As Mr. York points out in his article “Round 3: City Council,” the Council has studied the Retail Ordinance to death for over three years. Then they chose to stall the Your Malibu, Your Decision petition signed by Malibu citizens who are totally exasperated with their evasive tactics. The recent about-face to put the petition back on the agenda was actually in response to a court order, not the displeasure of their constituents.

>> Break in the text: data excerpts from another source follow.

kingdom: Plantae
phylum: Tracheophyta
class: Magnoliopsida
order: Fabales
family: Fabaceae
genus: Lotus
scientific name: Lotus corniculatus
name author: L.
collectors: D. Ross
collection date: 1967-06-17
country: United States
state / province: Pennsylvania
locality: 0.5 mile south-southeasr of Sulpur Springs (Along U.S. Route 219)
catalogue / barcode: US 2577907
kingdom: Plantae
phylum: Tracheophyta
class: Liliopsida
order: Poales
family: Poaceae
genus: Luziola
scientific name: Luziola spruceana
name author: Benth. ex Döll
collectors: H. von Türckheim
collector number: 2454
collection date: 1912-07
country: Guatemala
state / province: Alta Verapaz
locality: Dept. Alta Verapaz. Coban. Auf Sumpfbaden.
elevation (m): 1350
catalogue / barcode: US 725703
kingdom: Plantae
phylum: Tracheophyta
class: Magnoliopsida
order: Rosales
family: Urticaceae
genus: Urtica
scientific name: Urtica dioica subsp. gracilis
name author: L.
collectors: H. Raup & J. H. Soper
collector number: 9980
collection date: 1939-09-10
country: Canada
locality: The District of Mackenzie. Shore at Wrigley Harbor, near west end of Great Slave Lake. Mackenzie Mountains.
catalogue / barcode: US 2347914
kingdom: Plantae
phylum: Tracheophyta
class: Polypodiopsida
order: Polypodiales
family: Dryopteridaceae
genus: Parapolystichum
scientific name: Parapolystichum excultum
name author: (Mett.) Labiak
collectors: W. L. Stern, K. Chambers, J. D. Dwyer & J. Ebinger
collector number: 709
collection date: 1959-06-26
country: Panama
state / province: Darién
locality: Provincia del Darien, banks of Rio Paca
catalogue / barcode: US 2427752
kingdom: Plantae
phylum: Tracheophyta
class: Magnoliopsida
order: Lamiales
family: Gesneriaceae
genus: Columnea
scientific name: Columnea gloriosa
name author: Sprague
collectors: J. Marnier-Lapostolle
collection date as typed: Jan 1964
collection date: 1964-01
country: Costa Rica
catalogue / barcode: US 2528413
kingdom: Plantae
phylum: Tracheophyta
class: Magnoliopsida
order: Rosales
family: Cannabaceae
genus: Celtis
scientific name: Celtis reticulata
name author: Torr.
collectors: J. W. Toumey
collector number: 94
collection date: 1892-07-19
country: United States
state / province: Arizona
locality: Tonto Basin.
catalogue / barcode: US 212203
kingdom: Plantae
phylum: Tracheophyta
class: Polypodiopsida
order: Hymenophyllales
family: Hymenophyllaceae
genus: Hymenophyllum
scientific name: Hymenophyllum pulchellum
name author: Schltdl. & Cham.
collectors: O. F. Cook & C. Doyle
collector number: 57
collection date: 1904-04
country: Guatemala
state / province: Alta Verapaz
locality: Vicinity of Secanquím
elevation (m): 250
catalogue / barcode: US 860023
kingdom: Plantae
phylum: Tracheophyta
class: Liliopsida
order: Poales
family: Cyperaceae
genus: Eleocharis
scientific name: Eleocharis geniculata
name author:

The Council can hurry up and do something when it suits them. For example, the Civic Center wastewater treatment facility: the city already has story poles and the public comment period is almost over on their draft EIR. Such a timeline is unprecedented. They are misinforming the residents of Malibu by pointing to the so-called “ban on septic systems” by the Los Angeles Regional Water Quality Control Board (LAWQCB). In fact, the LAWQCB did not ban onsite wastewater disposal systems (OWD), they banned “discharges from septic systems” per page one of said ban. The City of Malibu repeats this misstatement of facts on the city website and city memorandum of understanding (MOU). To quote the summary statement of the ban as printed on the State of California website: “The prohibition applies to all dischargers in the Civic Center area, including commercial and industrial facilities, public facilities, and residences. New septic discharges are no longer allowed.”
The fact is that the costs, which homeowners will bear for a compulsory connection to a sewer, will far exceed the cost to upgrade their OWD to a new zero-discharge system. The residents will suffer more than the cost of a sewer in the form of hours spent in gridlock traffic, outages due to overburdened infrastructure and costly public works projects to accommodate this rampant commercial growth that we the people of Malibu don’t want.
So what’s in a name anyway? Plenty of obfuscation. The so-called “septic ban” should be renamed to “septic discharge ban” immediately. The MOU should be corrected as well.